Records for the task
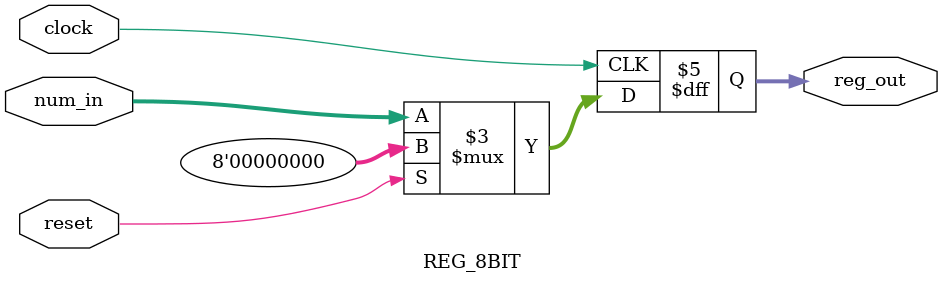
<source format=v>
module REG_8BIT(reg_out,num_in,clock,reset);
    input [7:0] num_in;
    output reg [7:0] reg_out;
    input clock,reset;
    always@(posedge clock)
    begin
        if(reset)reg_out<=0;
        else reg_out<=num_in;
    end
endmodule
</source>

Work required
Find the line that contains "module REG_8BIT(reg_out,num_in,clock,reset);". Repeat it and every line after it, exactly as written, up to and including the last line of the records above.

Completed exercise
module REG_8BIT(reg_out,num_in,clock,reset);
    input [7:0] num_in;
    output reg [7:0] reg_out;
    input clock,reset;
    always@(posedge clock)
    begin
        if(reset)reg_out<=0;
        else reg_out<=num_in;
    end
endmodule
</source>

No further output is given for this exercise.